→ **REQUIRED ACTION**: Write out exactly the lines from the one containing "Safety data sheet" through the last line of the records below, and no others.

→ **Extracted page text data**:
# # #
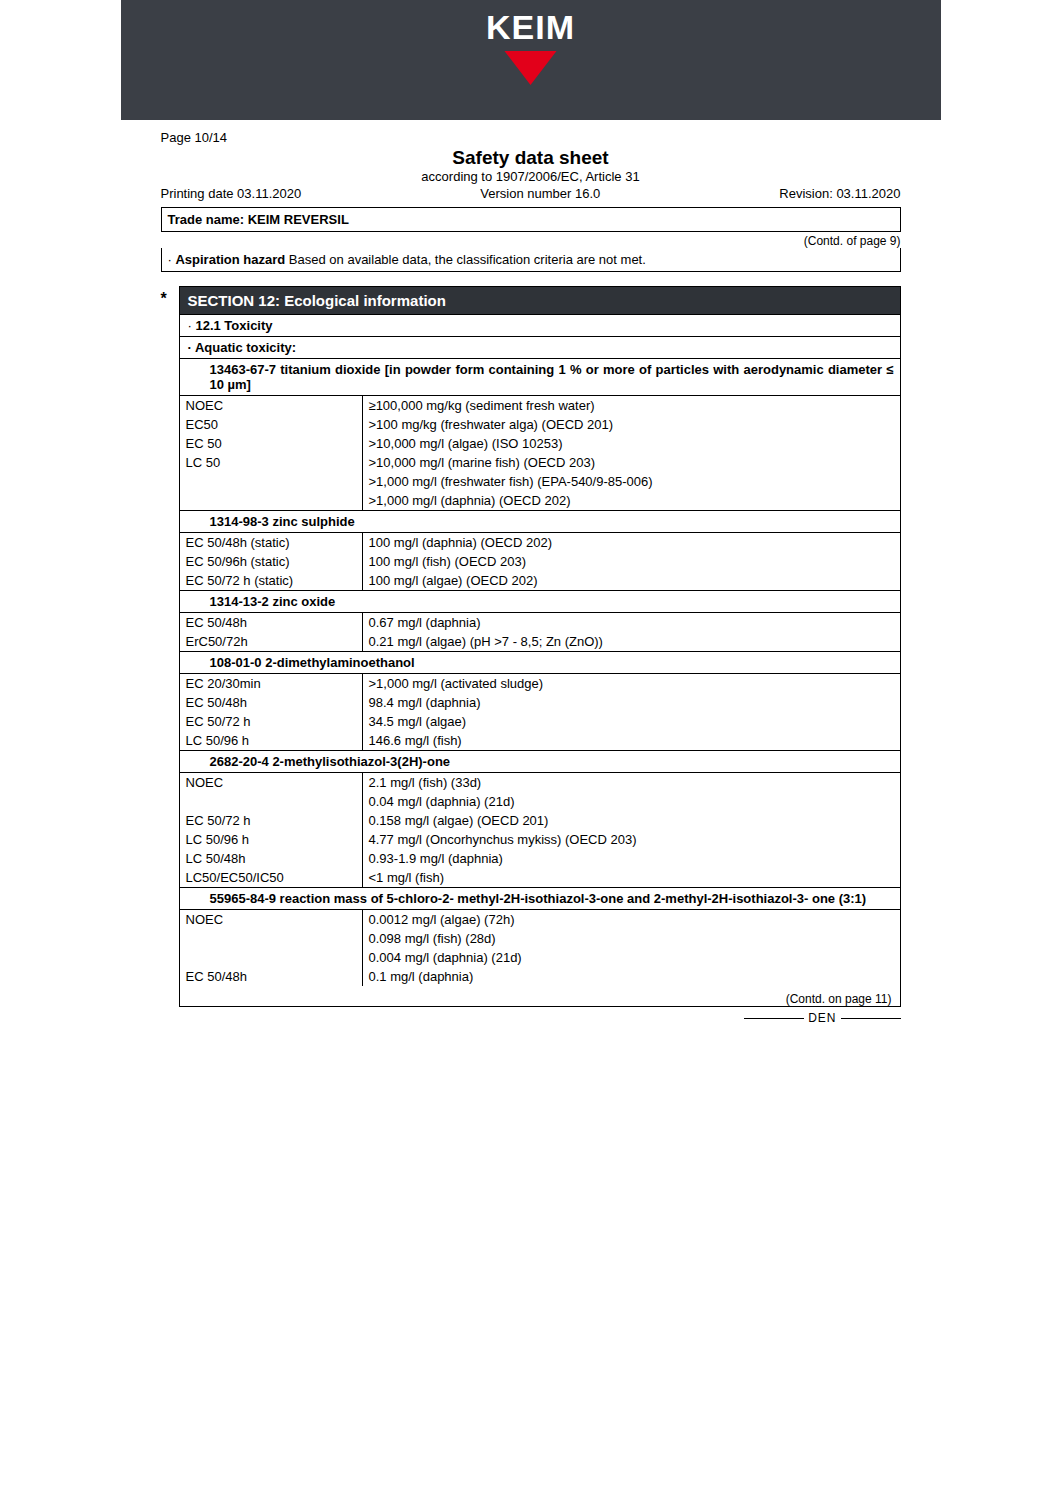KEIM
Page 10/14
Safety data sheet
according to 1907/2006/EC, Article 31
Printing date 03.11.2020 Version number 16.0 Revision: 03.11.2020
Trade name: KEIM REVERSIL
(Contd. of page 9)
· Aspiration hazard Based on available data, the classification criteria are not met.
*
SECTION 12: Ecological information
· 12.1 Toxicity
· Aquatic toxicity:
| 13463-67-7 titanium dioxide [in powder form containing 1 % or more of particles with aerodynamic diameter ≤ 10 µm] |
| NOEC | ≥100,000 mg/kg (sediment fresh water) |
| EC50 | >100 mg/kg (freshwater alga) (OECD 201) |
| EC 50 | >10,000 mg/l (algae) (ISO 10253) |
| LC 50 | >10,000 mg/l (marine fish) (OECD 203) |
| | >1,000 mg/l (freshwater fish) (EPA-540/9-85-006) |
| | >1,000 mg/l (daphnia) (OECD 202) |
| 1314-98-3 zinc sulphide |
| EC 50/48h (static) | 100 mg/l (daphnia) (OECD 202) |
| EC 50/96h (static) | 100 mg/l (fish) (OECD 203) |
| EC 50/72 h (static) | 100 mg/l (algae) (OECD 202) |
| 1314-13-2 zinc oxide |
| EC 50/48h | 0.67 mg/l (daphnia) |
| ErC50/72h | 0.21 mg/l (algae) (pH >7 - 8,5; Zn (ZnO)) |
| 108-01-0 2-dimethylaminoethanol |
| EC 20/30min | >1,000 mg/l (activated sludge) |
| EC 50/48h | 98.4 mg/l (daphnia) |
| EC 50/72 h | 34.5 mg/l (algae) |
| LC 50/96 h | 146.6 mg/l (fish) |
| 2682-20-4 2-methylisothiazol-3(2H)-one |
| NOEC | 2.1 mg/l (fish) (33d) |
| | 0.04 mg/l (daphnia) (21d) |
| EC 50/72 h | 0.158 mg/l (algae) (OECD 201) |
| LC 50/96 h | 4.77 mg/l (Oncorhynchus mykiss) (OECD 203) |
| LC 50/48h | 0.93-1.9 mg/l (daphnia) |
| LC50/EC50/IC50 | <1 mg/l (fish) |
| 55965-84-9 reaction mass of 5-chloro-2- methyl-2H-isothiazol-3-one and 2-methyl-2H-isothiazol-3- one (3:1) |
| NOEC | 0.0012 mg/l (algae) (72h) |
| | 0.098 mg/l (fish) (28d) |
| | 0.004 mg/l (daphnia) (21d) |
| EC 50/48h | 0.1 mg/l (daphnia) |
(Contd. on page 11)
DEN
# # #
→ **RESPONSE TO THE TASK**:
Safety data sheet
according to 1907/2006/EC, Article 31
Printing date 03.11.2020 Version number 16.0 Revision: 03.11.2020
Trade name: KEIM REVERSIL
(Contd. of page 9)
· Aspiration hazard Based on available data, the classification criteria are not met.
*
SECTION 12: Ecological information
· 12.1 Toxicity
· Aquatic toxicity:
| 13463-67-7 titanium dioxide [in powder form containing 1 % or more of particles with aerodynamic diameter ≤ 10 µm] |
| NOEC | ≥100,000 mg/kg (sediment fresh water) |
| EC50 | >100 mg/kg (freshwater alga) (OECD 201) |
| EC 50 | >10,000 mg/l (algae) (ISO 10253) |
| LC 50 | >10,000 mg/l (marine fish) (OECD 203) |
| | >1,000 mg/l (freshwater fish) (EPA-540/9-85-006) |
| | >1,000 mg/l (daphnia) (OECD 202) |
| 1314-98-3 zinc sulphide |
| EC 50/48h (static) | 100 mg/l (daphnia) (OECD 202) |
| EC 50/96h (static) | 100 mg/l (fish) (OECD 203) |
| EC 50/72 h (static) | 100 mg/l (algae) (OECD 202) |
| 1314-13-2 zinc oxide |
| EC 50/48h | 0.67 mg/l (daphnia) |
| ErC50/72h | 0.21 mg/l (algae) (pH >7 - 8,5; Zn (ZnO)) |
| 108-01-0 2-dimethylaminoethanol |
| EC 20/30min | >1,000 mg/l (activated sludge) |
| EC 50/48h | 98.4 mg/l (daphnia) |
| EC 50/72 h | 34.5 mg/l (algae) |
| LC 50/96 h | 146.6 mg/l (fish) |
| 2682-20-4 2-methylisothiazol-3(2H)-one |
| NOEC | 2.1 mg/l (fish) (33d) |
| | 0.04 mg/l (daphnia) (21d) |
| EC 50/72 h | 0.158 mg/l (algae) (OECD 201) |
| LC 50/96 h | 4.77 mg/l (Oncorhynchus mykiss) (OECD 203) |
| LC 50/48h | 0.93-1.9 mg/l (daphnia) |
| LC50/EC50/IC50 | <1 mg/l (fish) |
| 55965-84-9 reaction mass of 5-chloro-2- methyl-2H-isothiazol-3-one and 2-methyl-2H-isothiazol-3- one (3:1) |
| NOEC | 0.0012 mg/l (algae) (72h) |
| | 0.098 mg/l (fish) (28d) |
| | 0.004 mg/l (daphnia) (21d) |
| EC 50/48h | 0.1 mg/l (daphnia) |
(Contd. on page 11)
DEN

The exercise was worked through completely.